Exercise directions: Exact copy, no pictures: reproduce every record below as it stands.
━━━ Available data ━━━
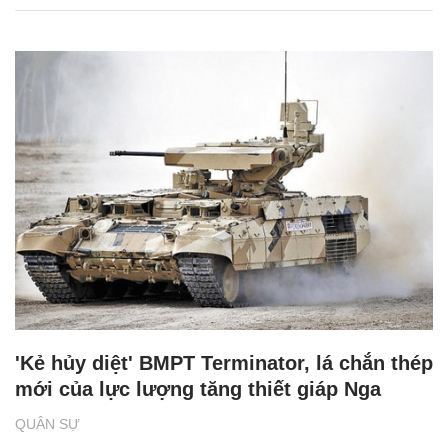
'Kẻ hủy diệt' BMPT Terminator, lá chắn thép
mới của lực lượng tăng thiết giáp Nga
QUÂN SỰ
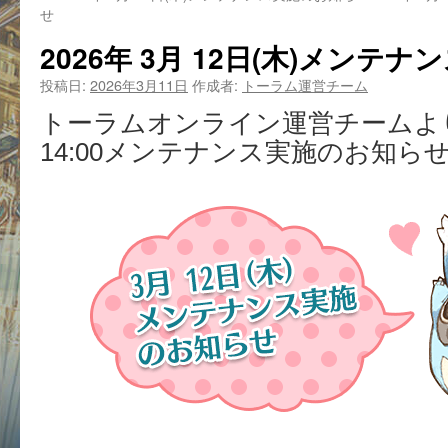
せ
2026年 3月 12日(木)メンテ
投稿日:
2026年3月11日
作成者:
トーラム運営チーム
トーラムオンライン運営チームより、
14:00メンテナンス実施のお知ら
━━━
Task output:
'Kẻ hủy diệt' BMPT Terminator, lá chắn thép
mới của lực lượng tăng thiết giáp Nga
QUÂN SỰ
せ
2026年 3月 12日(木)メンテ
投稿日:
2026年3月11日
作成者:
トーラム運営チーム
トーラムオンライン運営チームより、
14:00メンテナンス実施のお知ら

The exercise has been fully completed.